-- What is expected --
Where a line of the records contains the word "theme", show that line.

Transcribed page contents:
========

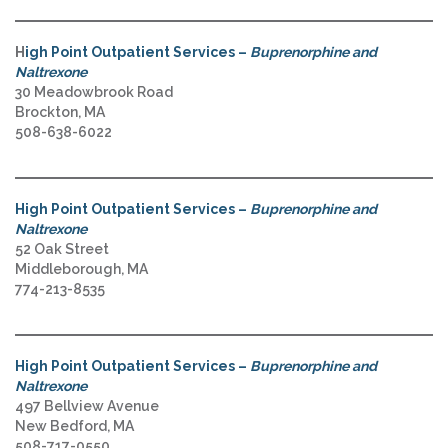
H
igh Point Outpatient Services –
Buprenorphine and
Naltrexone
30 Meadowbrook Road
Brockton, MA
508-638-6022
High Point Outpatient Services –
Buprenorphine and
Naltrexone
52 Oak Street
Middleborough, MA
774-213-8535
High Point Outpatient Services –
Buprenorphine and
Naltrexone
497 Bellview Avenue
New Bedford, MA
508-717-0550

========

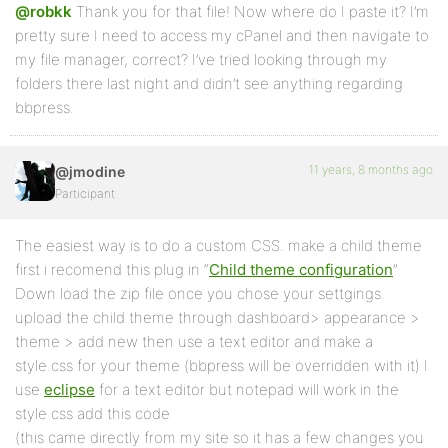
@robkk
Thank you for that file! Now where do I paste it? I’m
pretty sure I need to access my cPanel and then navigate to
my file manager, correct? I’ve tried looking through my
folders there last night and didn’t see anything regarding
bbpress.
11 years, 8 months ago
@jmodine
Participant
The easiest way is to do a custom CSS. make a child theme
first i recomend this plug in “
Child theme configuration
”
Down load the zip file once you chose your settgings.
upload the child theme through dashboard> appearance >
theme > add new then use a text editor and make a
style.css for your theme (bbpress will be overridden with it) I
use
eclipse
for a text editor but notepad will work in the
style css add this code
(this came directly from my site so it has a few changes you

========

-- Response to the task --
The easiest way is to do a custom CSS. make a child theme
Child theme configuration
upload the child theme through dashboard> appearance >
theme > add new then use a text editor and make a
style.css for your theme (bbpress will be overridden with it) I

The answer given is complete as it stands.